Gupta agreed to pay disgorgement of $4,045,000, prejudgment interest of $1,145,400, and a penalty of $2,240,700. He consented to an order barring him from serving as an officer or director of a public company, and placing restrictions on the voting of his Info common stock. Gupta consented to a final judgment enjoining him from violations of Sections 10(b), 13(b)(5), and 14(a) of the Securities Exchange Act of 1934 and Rules 10b-5, 13a-14, 13b2-1, 13b2-2, 14a-3, and 14a-9 and from aiding and abetting Info's violations of Exchange Act Sections 13(a), 13(b)(2)(A), and 13(b)(2)(B) and Rules 13a-1, 13a-13, and 12b-20.

Raval agreed to pay a $50,000 penalty and consented to an order barring him from serving as an officer or director of a public company for five years. He also consented to a final judgment enjoining him from violations of Exchange Act Sections 10(b) and 14(a) and Rules 10b-5, 14a-3, and 14a-9, and from aiding and abetting Info's violations of Exchange Act Sections 13(a), 13(b)(2)(A), and 13(b)(2)(B) and Rules 12b-20 and 13a-1.

Info consented to the issuance of an Order Instituting Cease-and-Desist Proceedings Pursuant to Section 21C of the Securities Exchange Act of 1934, Making Findings, and Imposing a Cease-and-Desist Order without admitting or denying any of the findings in the SEC's order.
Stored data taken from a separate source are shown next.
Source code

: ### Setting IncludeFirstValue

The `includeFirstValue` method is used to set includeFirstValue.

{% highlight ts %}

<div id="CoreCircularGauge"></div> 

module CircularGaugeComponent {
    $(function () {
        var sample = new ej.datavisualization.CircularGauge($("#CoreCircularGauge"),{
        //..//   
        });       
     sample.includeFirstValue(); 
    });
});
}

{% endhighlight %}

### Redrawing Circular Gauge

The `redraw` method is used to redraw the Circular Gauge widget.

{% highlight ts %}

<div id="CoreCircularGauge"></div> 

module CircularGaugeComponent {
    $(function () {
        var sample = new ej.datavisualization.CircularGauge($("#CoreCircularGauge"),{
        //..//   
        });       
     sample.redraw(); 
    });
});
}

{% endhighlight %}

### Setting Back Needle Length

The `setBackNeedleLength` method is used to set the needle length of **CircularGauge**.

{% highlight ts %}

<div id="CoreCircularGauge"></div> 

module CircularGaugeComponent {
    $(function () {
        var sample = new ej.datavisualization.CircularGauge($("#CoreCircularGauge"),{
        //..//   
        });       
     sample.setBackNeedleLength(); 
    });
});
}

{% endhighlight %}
The Order orders Info to cease and desist from committing or causing any violations and any future violations of Sections 13(a), 13(b)(2)(A), 13(b)(2)(B), and 14(a) of the Exchange Act and Rules 12b-20, 13a-1, 13a-13, 14a-3, and 14a-9.

The SEC's case against Das and Dean is ongoing. They are charged with violating Exchange Act Sections 10(b), 13(b)(5), and 14(a), and Rules 10b-5, 13a-14, 13b2-1, 13b2-2, 14a-3, and 14a-9, and for aiding and abetting Info's violations of Exchange Act Sections 13(a), 13(b)(2)(A), and 13(b)(2)(B), and Rules 12b-20 and 13a-1. Additionally, Das is charged with violating Exchange Act Rule 13a-13. The Commission's complaint seeks permanent injunctions, financial penalties, prejudgment interest, and an officer and director bar against both defendants.